闫文玉軟着身子,作勢就要解開自己的腰帶。
“叫我做什麼都成。”
離溫實在是忍無可忍。
她抽出後腰的刀給了闫文玉一個痛快。
後者精緻的臉上還挂着淚珠,他捂着噴血的脖子,不可置信地看着離溫。
離溫後退了兩步,避免噴射的血濺在她的衣服上。
“第5天,穿書者總數1711人,死亡人數1人,剩餘人數1710人。”
離溫煩躁地踢了踢腳邊的穿書者。
本來還想套點話,但是再不動手她會先一步被惡心死。
這幾天來,每天都有人以各種各樣的理由接近她。
不過離溫可以做預知夢,盡管預知夢後面總是緊跟着夢魇,她還是盡量在不耽誤趕路的情況下多睡。
離溫把穿書者拖到一旁,然後胡亂擦拭一下血迹。
然後打開房門叫了份飯。
感謝那張請柬,她可以在這裡免費吃住,服務也是一等一的好。
不過,明天就是比試的日子了,而且酒樓裡的人看她看得緊。
拿着請柬,住進酒樓,就算是答應上擂台了。
她得趁黑跑。
吃飽喝足後,離溫背上自己的包袱,打開窗戶。
确定窗外沒人後,離溫翻身跳了出去。
這條街的盡頭就是繡春樓,也是離溫的目的地。
街上已經沒有行人,和平酒樓也打烊了,但是遠處那座花枝招展的樓燈火闌珊。
是的,花枝招展,離溫也沒有想過有一天她會用這個詞來形容一座酒樓。
她站在門口,有些懷疑自己是不是來錯地方了。但是記憶中就是這個位置沒錯。
但是它現在這個樣子……
一樓大門敞開,卻又用粉色的薄紗遮擋,風一吹,薄紗飄起來,陣陣香味兒從樓裡穿來。
二樓窗戶後人影綽約,也有不關窗的,美人帶着面紗,看見離溫還招了招手。三樓、四樓相對沉穩,但還是随處可見蝴蝶标本點綴其上。

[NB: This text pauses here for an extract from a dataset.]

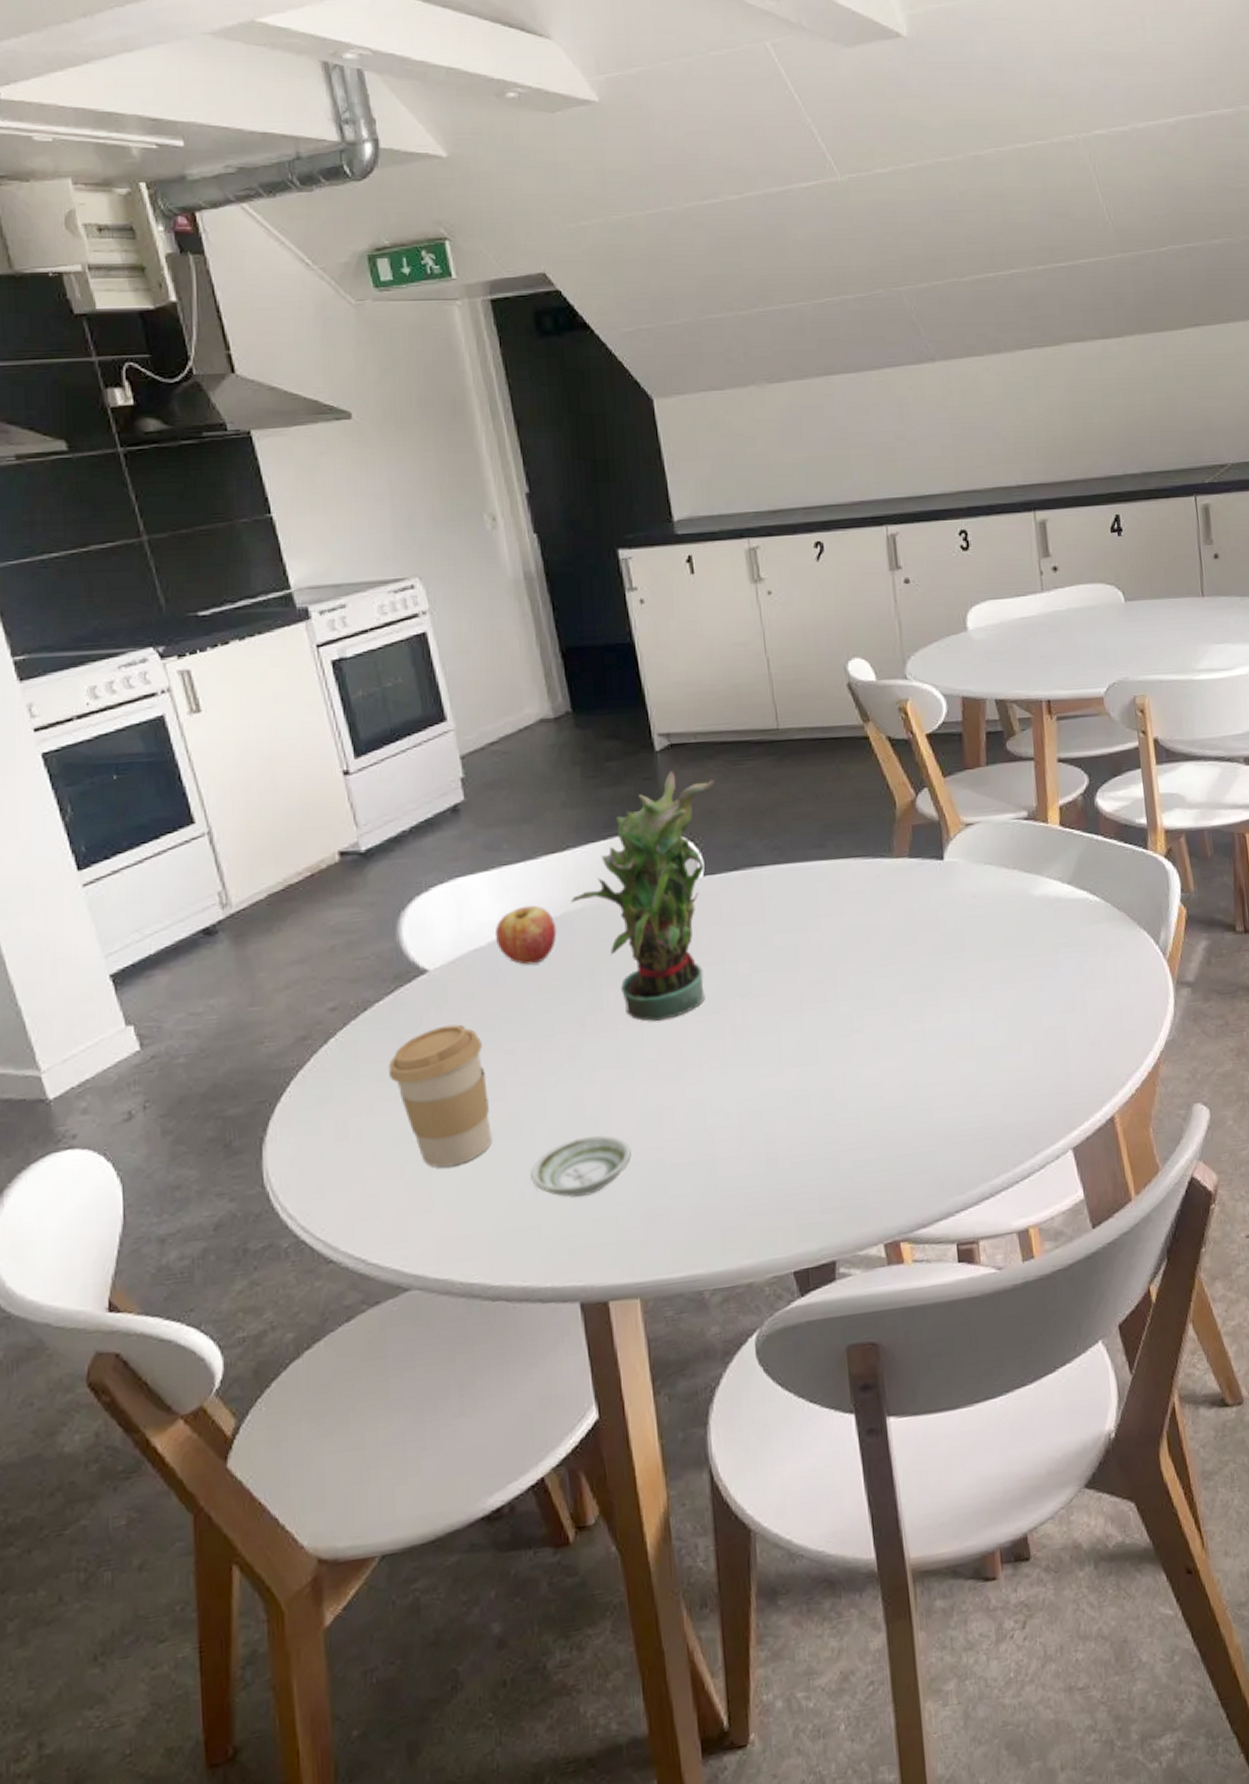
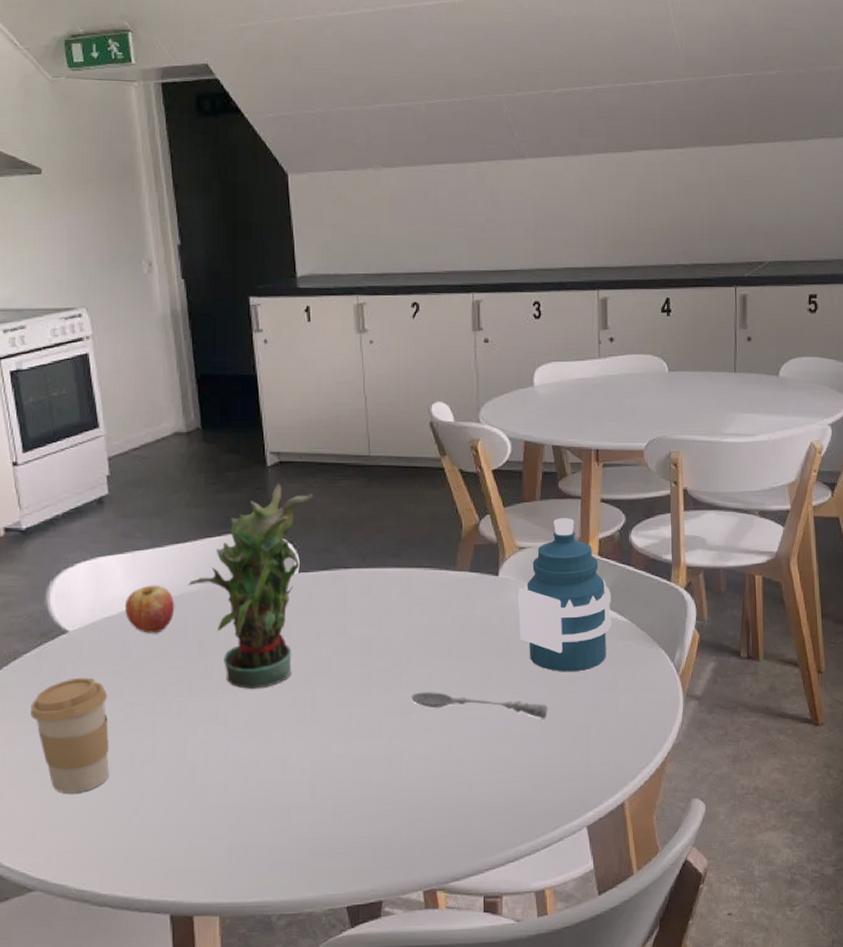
saucer: present [530,1135,631,1197] -> none [138,779,221,828]
soupspoon: none [850,1004,1016,1026] -> present [411,692,548,719]
water bottle: none [968,784,1083,968] -> present [518,518,612,672]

寫着“繡春樓”三個大字的牌匾挂在中央,旁邊還圍了一圈不知道什麼但反正是能發光的東西,生怕别人看不見這醒目的大字。
離溫在外面徘徊,最後咬咬牙還是進去了。
繡春樓是無央國唯一對所有人一視同仁的地方。
哪怕你是獸師,進了這樓也得把你的相生獸給收好了。如果你是普通人,甚至獸人,也可以在這裡享受到正常的待遇。
而離溫一進去,就被一個小姑娘扯住了手。
小姑娘紮着兩個羊角辮,大大的眼睛撲朔着望向離溫:“看表演吃飯的在一樓,找樂子的去二樓,辦事的去三樓,四樓五樓不準踏足。姐姐您是來做什麼的?”
“我是來辦事的。”
“好的姐姐,那我帶你去。”
小姑娘主動去牽離溫的手。
可能是她長得很像小花,也可能是在冷夜中,她軟軟的小手給了離溫一絲溫暖。
離溫沒有放開,任憑小姑娘牽着她往樓上去。
路過二樓時,一些女子看見她還好一番誇贊。
“又拉了一個客人啊,綠豆真棒啊!”
“綠豆想吃什麼,姐姐剛掙了筆大的,明天帶你去逛集市怎麼樣?”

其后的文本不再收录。